Literary Censorship in 19th-Century France

FRIT-F640 — Fall 2020

Nicolas Valazza
BH 340
Days and Times
12:20P - 2:15P, T
Course Description

Many literary works that are now considered canonical were once censored, or they were subjected to memorable trials. The most famous examples in the nineteenth-century French context are the novel Madame Bovary by Flaubert, who was eventually acquitted, and Baudelaire’s poetry collection Les Fleurs du Mal, which remained theoretically censored in French until 1949. But besides these well-known examples, most of the illustrious writers of the century had portions of their literary works that were censored for political or moral reasons (for instance Hugo’s Les Châtiments or Musset’s Gamiani), and were then illegally circulated; to the extent that censorship and clandestine literature played an essential role in the constitution of the nineteenth-century French literary field.

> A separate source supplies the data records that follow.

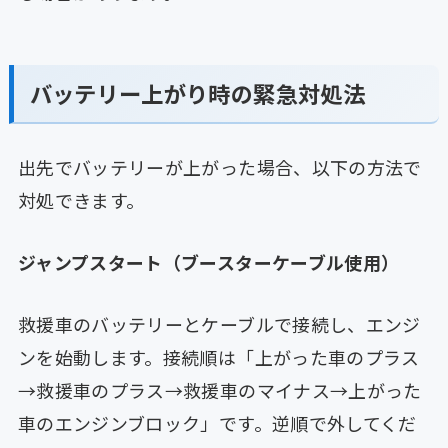
バッテリー上がり時の緊急対処法
出先でバッテリーが上がった場合、以下の方法で
対処できます。
ジャンプスタート（ブースターケーブル使用）
救援車のバッテリーとケーブルで接続し、エンジ
ンを始動します。接続順は「上がった車のプラス
→救援車のプラス→救援車のマイナス→上がった
車のエンジンブロック」です。逆順で外してくだ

At the crossroads between literary analysis, legal history, and the history of the book, this seminar aims to situate several canonical—and less canonical—texts in the historical and political context of their publication. From the ephemeral freedom of the press under the Revolution, which notably allowed Sade’s novels to be widely circulated, to the law of 1881, which officially—if not effectively—abolished censorship in France, through the liberal or repressive phases of the July Monarchy and the Second Empire, under which Flaubert and Baudelaire were sued, and Hugo exiled, our purpose will be to explore how the politics of printing influenced the evolution of literary forms in the nineteenth-century.